AIM OF THE EXERCISE: Look for "Ketua Tim Penggerak PKK, Indira Jusuf Ismail" in the entries below. Write out that line and all later lines exactly, ending with the final one.
----- DATA UNDER STUDY
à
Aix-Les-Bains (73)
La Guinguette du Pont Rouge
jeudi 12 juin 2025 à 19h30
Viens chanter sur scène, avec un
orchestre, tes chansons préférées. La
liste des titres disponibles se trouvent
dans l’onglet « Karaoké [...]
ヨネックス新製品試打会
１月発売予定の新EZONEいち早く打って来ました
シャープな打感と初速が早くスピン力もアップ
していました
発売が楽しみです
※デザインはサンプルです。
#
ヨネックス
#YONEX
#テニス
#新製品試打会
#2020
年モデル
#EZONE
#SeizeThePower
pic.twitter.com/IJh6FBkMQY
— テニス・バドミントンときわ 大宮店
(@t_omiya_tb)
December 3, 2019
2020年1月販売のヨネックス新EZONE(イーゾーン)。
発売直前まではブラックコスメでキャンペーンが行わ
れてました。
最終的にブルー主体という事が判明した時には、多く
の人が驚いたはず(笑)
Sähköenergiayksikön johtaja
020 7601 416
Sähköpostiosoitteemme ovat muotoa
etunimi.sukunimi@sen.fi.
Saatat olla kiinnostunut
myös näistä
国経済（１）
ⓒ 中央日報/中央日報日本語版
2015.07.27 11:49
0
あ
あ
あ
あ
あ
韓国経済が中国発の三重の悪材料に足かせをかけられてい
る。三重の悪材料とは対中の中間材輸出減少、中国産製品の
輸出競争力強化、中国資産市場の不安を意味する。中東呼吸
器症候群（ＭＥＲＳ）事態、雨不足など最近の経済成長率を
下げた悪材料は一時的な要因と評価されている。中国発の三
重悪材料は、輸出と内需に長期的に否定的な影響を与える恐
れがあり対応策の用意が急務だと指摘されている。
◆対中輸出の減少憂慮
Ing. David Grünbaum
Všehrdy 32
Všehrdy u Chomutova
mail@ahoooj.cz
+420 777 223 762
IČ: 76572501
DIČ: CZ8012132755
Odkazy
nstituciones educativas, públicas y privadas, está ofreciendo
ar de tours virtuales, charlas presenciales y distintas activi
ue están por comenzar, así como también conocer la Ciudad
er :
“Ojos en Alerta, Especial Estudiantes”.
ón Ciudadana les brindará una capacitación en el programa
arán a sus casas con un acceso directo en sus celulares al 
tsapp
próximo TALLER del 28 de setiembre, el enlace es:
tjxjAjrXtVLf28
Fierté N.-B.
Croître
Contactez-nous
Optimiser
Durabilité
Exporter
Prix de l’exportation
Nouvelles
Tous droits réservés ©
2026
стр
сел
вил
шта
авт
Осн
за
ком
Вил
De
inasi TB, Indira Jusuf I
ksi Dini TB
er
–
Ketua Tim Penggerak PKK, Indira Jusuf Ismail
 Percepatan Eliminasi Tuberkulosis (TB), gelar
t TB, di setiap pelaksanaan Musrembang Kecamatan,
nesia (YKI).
----------
SOLUTION TO THE EXERCISE:
Ketua Tim Penggerak PKK, Indira Jusuf Ismail
 Percepatan Eliminasi Tuberkulosis (TB), gelar
t TB, di setiap pelaksanaan Musrembang Kecamatan,
nesia (YKI).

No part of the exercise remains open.